On December 1, 2014, the Bhargavas filed a motion for post-trial relief

pursuant to Rule 227.1 of the Pennsylvania Rules of Civil Procedure. In their

post-trial motions the Bhargavas asserted that the directed verdict in favor

of Reagan was improper for the following reasons: (1) Reagan was liable to

the Bhargavas for the tortious actions of Ball, as Ball’s employer, under the

doctrine of respondeat superior; (2) Reagan was liable to the Bhargavas for

negligently entrusting the flatbed truck to Ball; and (3) Reagan was liable to

the Bhargavas even if Ball did not have permission to use the flatbed truck

for negligently failing to secure the truck. Post-Trial Motions, 12/1/14, at 2-

7. On January 22, 2015, the trial court denied the Bhargavas post-trial

-4- J-A25004-15

motions. On February 6, 2015, the Bhargavas filed a timely notice of

appeal. On February 9, 2015, the trial court ordered the Bhargavas to file a

concise statement of the errors complained of on appeal pursuant to Rule

1925(b) of the Pennsylvania Rules of Appellate Procedure. On February 25,

2015, the Bhargavas filed a timely Rule 1925(b) statement.

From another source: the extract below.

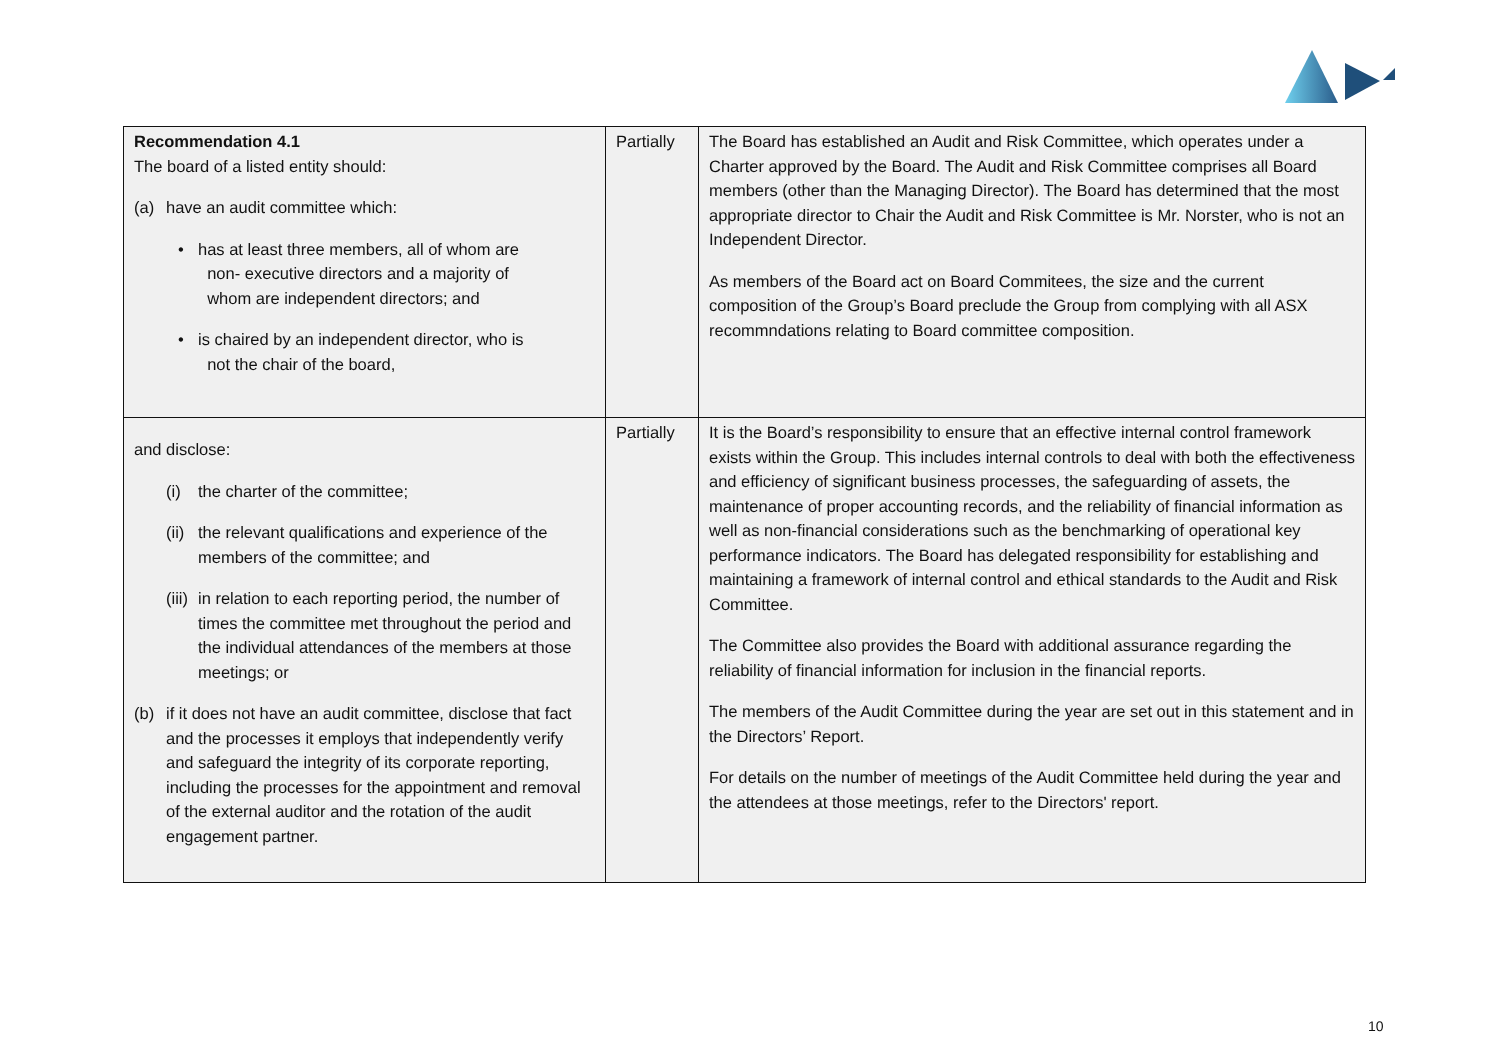| Recommendation 4.1 The board of a listed entity should: (a) have an audit committee which: • has at least three members, all of whom are non- executive directors and a majority of whom are independent directors; and • is chaired by an independent director, who is not the chair of the board, | Partially | The Board has established an Audit and Risk Committee, which operates under a Charter approved by the Board. The Audit and Risk Committee comprises all Board members (other than the Managing Director). The Board has determined that the most appropriate director to Chair the Audit and Risk Committee is Mr. Norster, who is not an Independent Director. As members of the Board act on Board Commitees, the size and the current composition of the Group’s Board preclude the Group from complying with all ASX recommndations relating to Board committee composition. |
| and disclose: (i) the charter of the committee; (ii) the relevant qualifications and experience of the members of the committee; and (iii) in relation to each reporting period, the number of times the committee met throughout the period and the individual attendances of the members at those meetings; or (b) if it does not have an audit committee, disclose that fact and the processes it employs that independently verify and safeguard the integrity of its corporate reporting, including the processes for the appointment and removal of the external auditor and the rotation of the audit engagement partner. | Partially | It is the Board’s responsibility to ensure that an effective internal control framework exists within the Group. This includes internal controls to deal with both the effectiveness and efficiency of significant business processes, the safeguarding of assets, the maintenance of proper accounting records, and the reliability of financial information as well as non-financial considerations such as the benchmarking of operational key performance indicators. The Board has delegated responsibility for establishing and maintaining a framework of internal control and ethical standards to the Audit and Risk Committee. The Committee also provides the Board with additional assurance regarding the reliability of financial information for inclusion in the financial reports. The members of the Audit Committee during the year are set out in this statement and in the Directors’ Report. For details on the number of meetings of the Audit Committee held during the year and the attendees at those meetings, refer to the Directors' report. |
10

On appeal, the Bhargavas raise the following issues for review:

1. Did the [t]rial [c]ourt err in denying [the Bhargavas’] [m]otion for [p]ost-[t]rial [r]elief pursuant to Pa.R.C.P. 227.1 when the evidence presented establishes that [Reagan] failed to secure [the flatbed truck] on his premises from foreseeable unauthorized use and where this failure served as the proximate cause of [the Bhargavas’] injuries?

2. Did the [t]rial [c]ourt commit an error of law when it cited [Reagan’s] non-ownership of the subject tow truck in support of its position that [Reagan] is not liable for [the Bhargavas’] injuries?

3. Did the [t]rial [c]ourt abuse its discretion in finding that [Ball] did not have a history of negligent motor vehicle operation?